● To do: Reproduce every one of the following entries verbatim, leaving out the pictures.

● Listed records:
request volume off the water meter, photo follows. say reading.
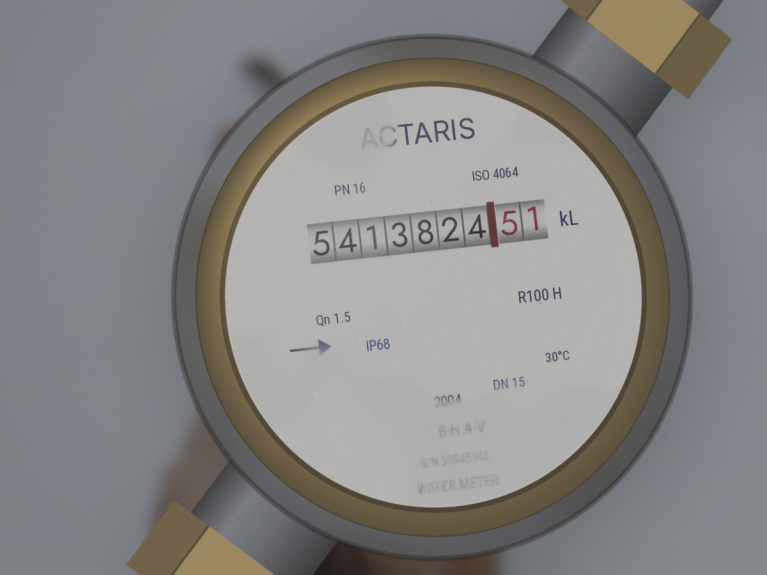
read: 5413824.51 kL
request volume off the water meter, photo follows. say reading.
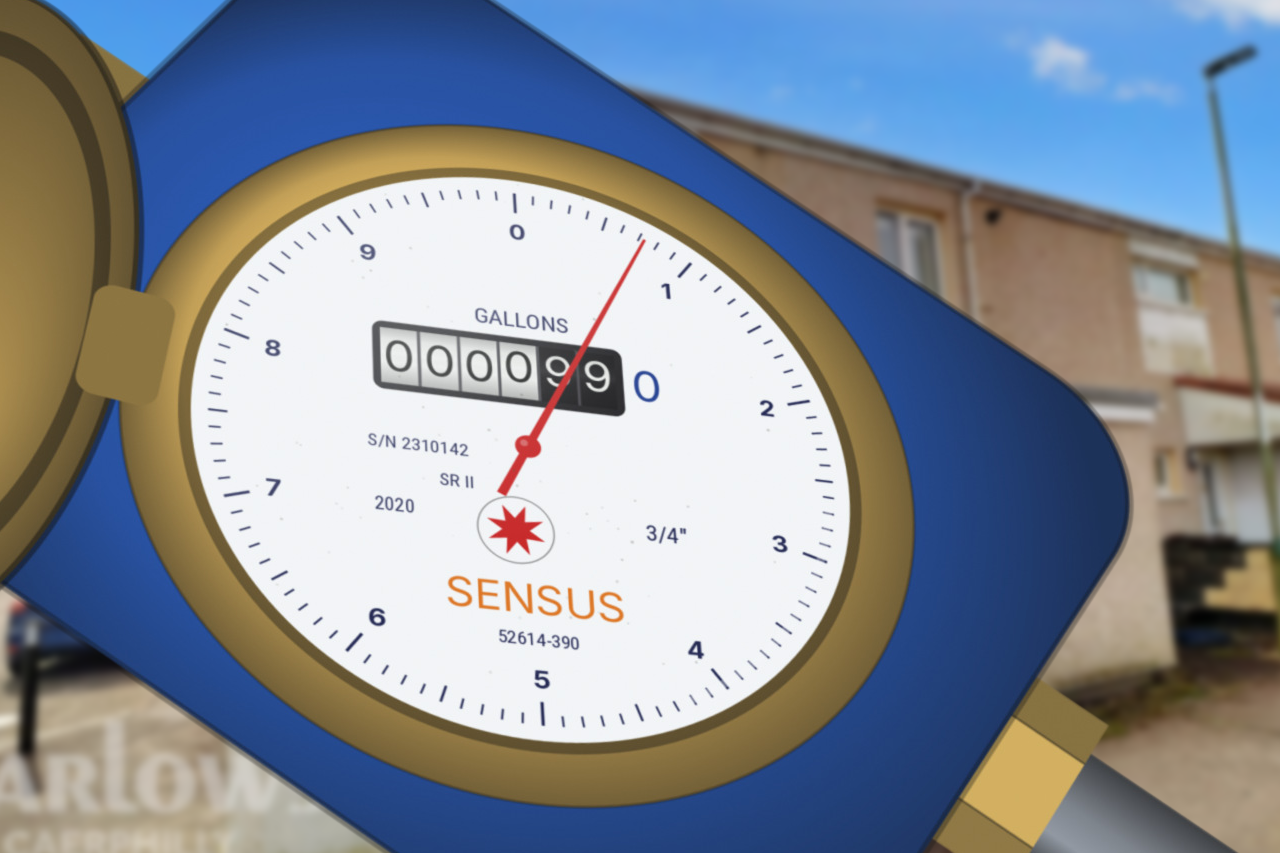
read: 990.7 gal
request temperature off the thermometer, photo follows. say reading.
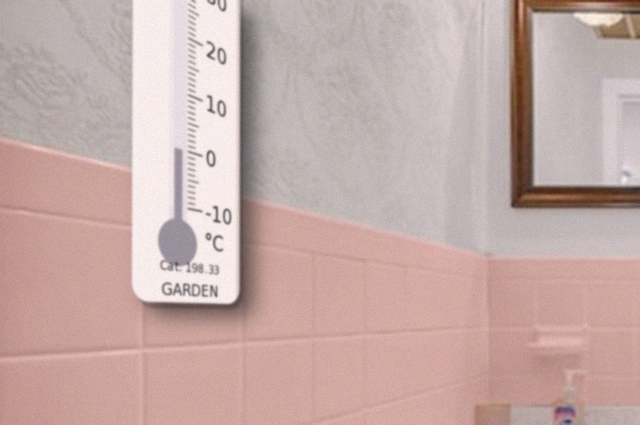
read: 0 °C
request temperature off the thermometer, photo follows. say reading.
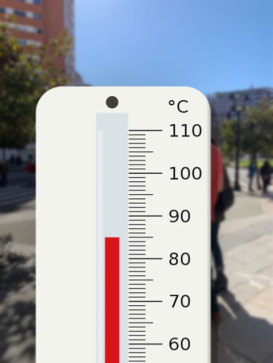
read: 85 °C
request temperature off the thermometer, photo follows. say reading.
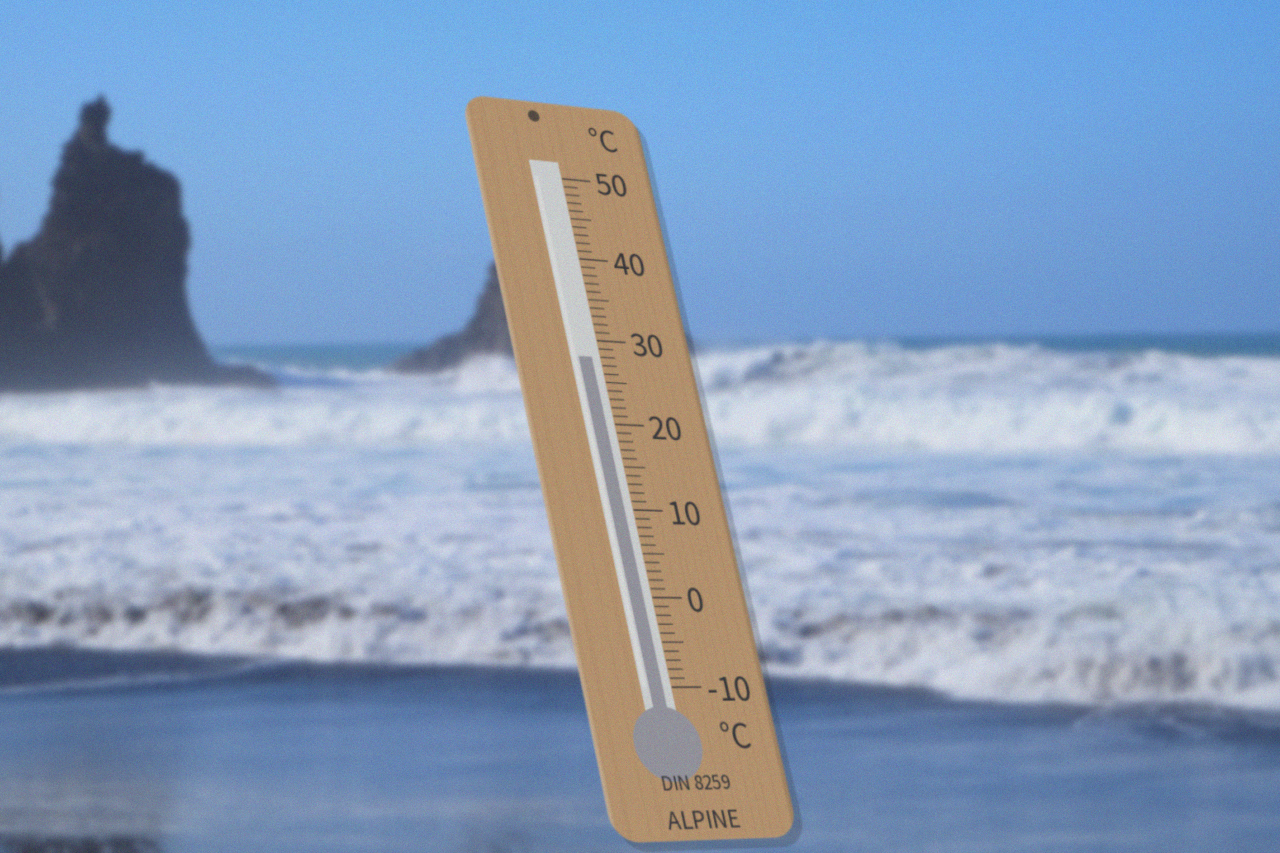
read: 28 °C
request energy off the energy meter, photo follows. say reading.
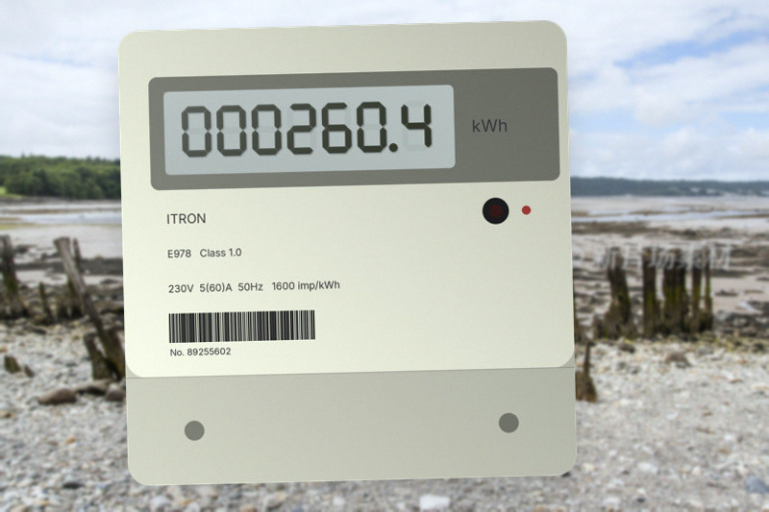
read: 260.4 kWh
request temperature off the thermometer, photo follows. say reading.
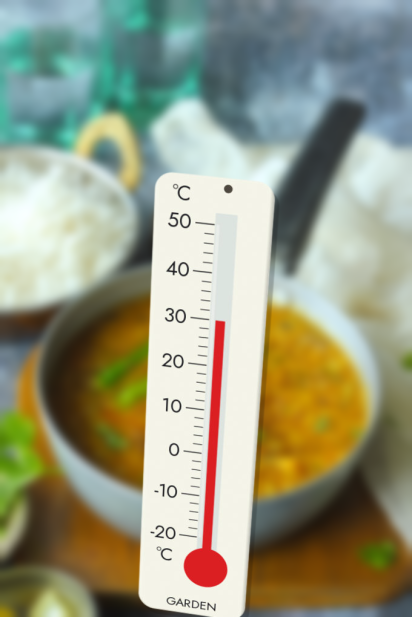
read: 30 °C
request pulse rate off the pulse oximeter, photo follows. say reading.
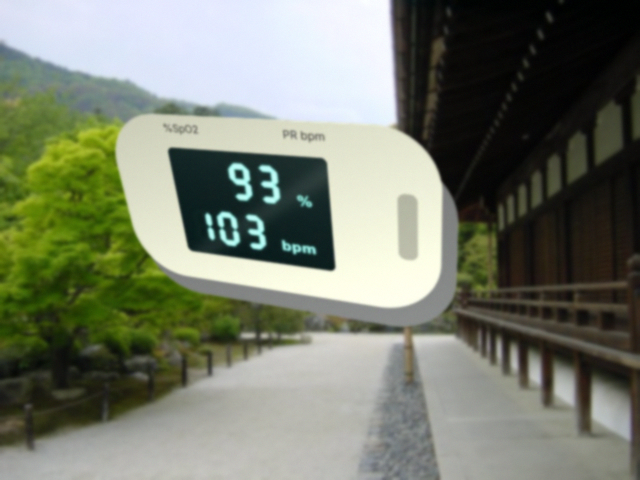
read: 103 bpm
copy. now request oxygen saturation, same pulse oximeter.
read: 93 %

● Output:
request volume off the water meter, photo follows. say reading.
read: 5413824.51 kL
request volume off the water meter, photo follows. say reading.
read: 990.7 gal
request temperature off the thermometer, photo follows. say reading.
read: 0 °C
request temperature off the thermometer, photo follows. say reading.
read: 85 °C
request temperature off the thermometer, photo follows. say reading.
read: 28 °C
request energy off the energy meter, photo follows. say reading.
read: 260.4 kWh
request temperature off the thermometer, photo follows. say reading.
read: 30 °C
request pulse rate off the pulse oximeter, photo follows. say reading.
read: 103 bpm
copy. now request oxygen saturation, same pulse oximeter.
read: 93 %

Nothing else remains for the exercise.